Democrats fail the Roseanne Test because they are unable or unwilling to recognize and address the economic and social concerns of the men and women who used to be their voters. With some exceptions—Conor Lamb, Sherrod Brown, Tim Ryan, and perhaps Joe Biden—the Democrats have subordinated the priorities of the white working class to the agendas of special interest groups. This created the opportunity for Donald Trump to blame the situation of the Conners on the institutional and political framework of globalization. They liked what they heard.

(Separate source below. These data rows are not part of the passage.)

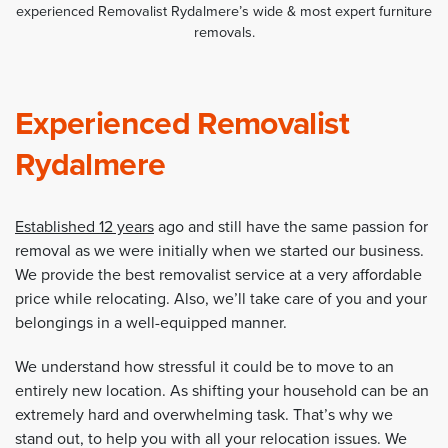
experienced Removalist Rydalmere’s wide & most expert furniture
removals.
Experienced Removalist
Rydalmere
Established 12 years
ago and still have the same passion for
removal as we were initially when we started our business.
We provide the best removalist service at a very affordable
price while relocating. Also, we’ll take care of you and your
belongings in a well-equipped manner.
We understand how stressful it could be to move to an
entirely new location. As shifting your household can be an
extremely hard and overwhelming task. That’s why we
stand out, to help you with all your relocation issues. We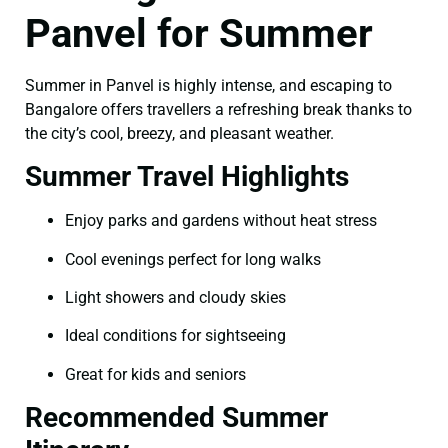
Panvel for Summer
Summer in Panvel is highly intense, and escaping to
Bangalore offers travellers a refreshing break thanks to
the city’s cool, breezy, and pleasant weather.
Summer Travel Highlights
Enjoy parks and gardens without heat stress
Cool evenings perfect for long walks
Light showers and cloudy skies
Ideal conditions for sightseeing
Great for kids and seniors
Recommended Summer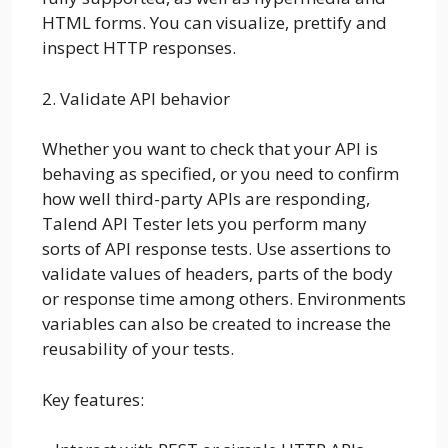
HTML forms. You can visualize, prettify and
inspect HTTP responses.
2. Validate API behavior
Whether you want to check that your API is
behaving as specified, or you need to confirm
how well third-party APIs are responding,
Talend API Tester lets you perform many
sorts of API response tests. Use assertions to
validate values of headers, parts of the body
or response time among others. Environments
variables can also be created to increase the
reusability of your tests.
Key features: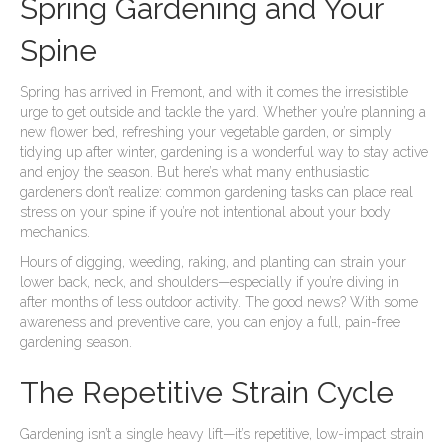
Spring Gardening and Your
Spine
Spring has arrived in Fremont, and with it comes the irresistible
urge to get outside and tackle the yard. Whether you’re planning a
new flower bed, refreshing your vegetable garden, or simply
tidying up after winter, gardening is a wonderful way to stay active
and enjoy the season. But here’s what many enthusiastic
gardeners don’t realize: common gardening tasks can place real
stress on your spine if you’re not intentional about your body
mechanics.
Hours of digging, weeding, raking, and planting can strain your
lower back, neck, and shoulders—especially if you’re diving in
after months of less outdoor activity. The good news? With some
awareness and preventive care, you can enjoy a full, pain-free
gardening season.
The Repetitive Strain Cycle
Gardening isn’t a single heavy lift—it’s repetitive, low-impact strain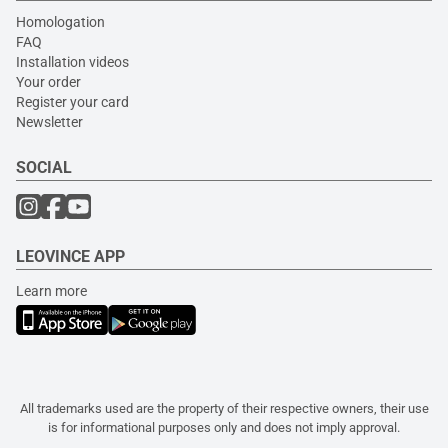
Homologation
FAQ
Installation videos
Your order
Register your card
Newsletter
SOCIAL
LEOVINCE APP
Learn more
All trademarks used are the property of their respective owners, their use
is for informational purposes only and does not imply approval.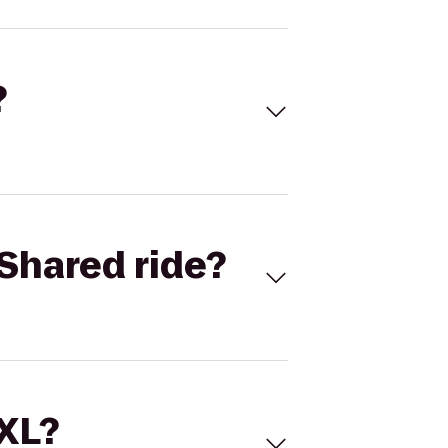
?
Shared ride?
 XL?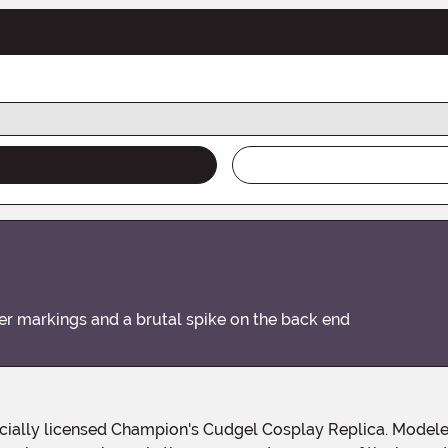
markings and a brutal spike on the back end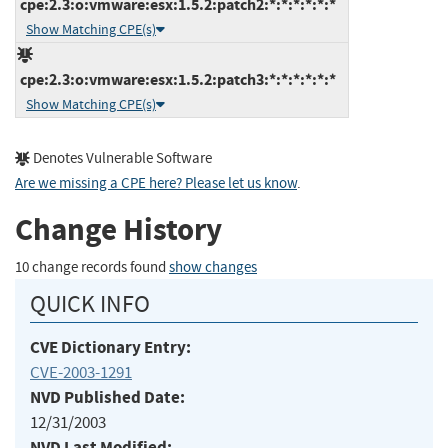
cpe:2.3:o:vmware:esx:1.5.2:patch2:*:*:*:*:*:*
Show Matching CPE(s)
cpe:2.3:o:vmware:esx:1.5.2:patch3:*:*:*:*:*:*
Show Matching CPE(s)
Denotes Vulnerable Software
Are we missing a CPE here? Please let us know
.
Change History
10 change records found
show changes
QUICK INFO
CVE Dictionary Entry:
CVE-2003-1291
NVD Published Date:
12/31/2003
NVD Last Modified: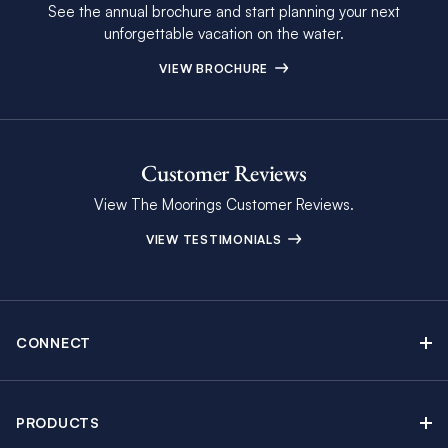
See the annual brochure and start planning your next
unforgettable vacation on the water.
VIEW BROCHURE
Customer Reviews
View The Moorings Customer Reviews.
VIEW TESTIMONIALS
CONNECT
Find Inspiring Blog Articles
Contact Us
PRODUCTS
Newsletter Sign Up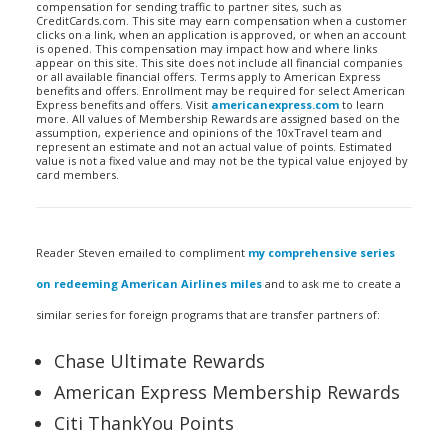
compensation for sending traffic to partner sites, such as
CreditCards.com. This site may earn compensation when a customer
clicks on a link, when an application is approved, or when an account
is opened. This compensation may impact how and where links
appear on this site. This site does not include all financial companies
or all available financial offers. Terms apply to American Express
benefits and offers. Enrollment may be required for select American
Express benefits and offers. Visit
americanexpress.com
to learn
more. All values of Membership Rewards are assigned based on the
assumption, experience and opinions of the 10xTravel team and
represent an estimate and not an actual value of points. Estimated
value is not a fixed value and may not be the typical value enjoyed by
card members.
Reader Steven emailed to compliment
my comprehensive series
on redeeming American Airlines miles
and to ask me to create a
similar series for foreign programs that are transfer partners of:
Chase Ultimate Rewards
American Express Membership Rewards
Citi ThankYou Points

This is not to say, however, that Republicans or even Trump will continue to pass the Roseanne Test. Democrats have a track record of using government power to enhance the economic security of everyday Americans. They are more comfortable with the welfare state. After all, they built it. As recently as Obama's reelection in 2012, Democrats effectively portrayed the Republican economic agenda as irrelevant or contrary to the fortunes of Middle Americans. They could do so again, especially if Republicans overreach or forget who put them in office. I have, for example, heard conservatives complain that Roseanne is not one of us. That is true. She is not a conservative. She is the type of swing voter who decides elections.